The filming of this battle sequence, even including the live-action portions, was left until after principal photography on the film in general had been completed. The sequence was shot by John Dykstra, and Apogee also produced the effects for the battle. (Cinefex, issue 1, p. 27) The combat sequence called for the company to film closer to the K't'inga-class model than they had expected they would need to, so very minute surface details were purposefully added to the studio model. (American Cinematographer, February 1980, p. 174) Ultimately, representing the defeat of the Klingon warships involved a variety of different techniques, including laser scanning and Tesla coil lightning effects. (Cinefex, issue 1, p. 27)

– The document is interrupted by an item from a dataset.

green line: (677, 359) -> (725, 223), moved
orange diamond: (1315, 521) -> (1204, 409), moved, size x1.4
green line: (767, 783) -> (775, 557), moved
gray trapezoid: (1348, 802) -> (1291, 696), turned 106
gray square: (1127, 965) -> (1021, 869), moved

This space battle doesn't include any hand-to-hand combat, yet Klingon disruptors were designed for the film by Andrew Probert. Probert also recommended an ultimately unused ending for the movie, where the Klingons who had been defeated by V'ger would return to pursue and assault the Enterprise, prompting it to carry out a saucer separation. For that sequence, Probert designed a series of storyboards, before the idea was discarded. (The Art of Star Trek, pp. 182 & 198-199)

Upon editing the film for his director's cut of the movie, Robert Wise made the pacing of the battle slightly tighter. He specifically removed a couple of moments featuring the Klingon captain, feeling that these edits would make the captain seem a bit more aggressive in attacking the V'ger cloud. (audio commentary, Star Trek: The Motion Picture - The Director's Edition (DVD))

Prior to the original release of Star Trek: The Motion Picture, audio-visual clips from this battle, featuring the Amar firing a torpedo and one of the battle cruisers being consumed by the lightning effect, was revealed as part of the film's theatrical trailer. Similarly, footage of the Amar firing at V'ger was additionally incorporated into a trailer for the director's edition of the movie. (Star Trek: The Motion Picture - The Director's Edition (DVD) special features)

When the movie was released, this sequence not only reinforced to the audience the fact that they were watching a movie, given that there are as many as three spacecraft shown on screen at the same time as each other, but also established V'ger as a major threat. Regarding the historical context that the sequence had in reality, Daren Dochterman stated, "So, of course, we've already seen the Klingons being portrayed on the original series as real, you know, meanies and powerful, and now we see this dangerous cloud basically making mincemeat out of them with no trouble at all." (audio commentary, Star Trek: The Motion Picture (Blu-ray)/(2010 DVD))

However, a reviewer for Time magazine lamented that the Klingons don't come back after this battle, completely misunderstanding that the Klingons are portrayed as attacking V'ger at the start of the film and were definitely intended to be separate from it. (audio commentary, Star Trek: The Motion Picture (Blu-ray)/(2010 DVD))

Garfield Reeves-Stevens was highly enthusiastic about this battle, describing it as "perhaps one of the best pieces of science fiction cinema ever made." Denise Okuda agreed by calling the sequence "cool." (audio commentary, Star Trek: The Motion Picture (Blu-ray)/(2010 DVD))

This battle was the first of many appearances of the K't'inga-class. The sequence also included notable changes to the Klingon make-up and costuming. It was also the first time that subtitles were used in a Star Trek production and the first time Klingonese was spoken on-screen. The musical cue that accompanies this sequence in the film was simply called "Klingon Battle". Archive footage from the encounter, to portray a fleet of three K't'inga-class battle cruisers, was reused in Star Trek II: The Wrath of Khan, for the Kobayashi Maru scenario faced by Saavik in that film.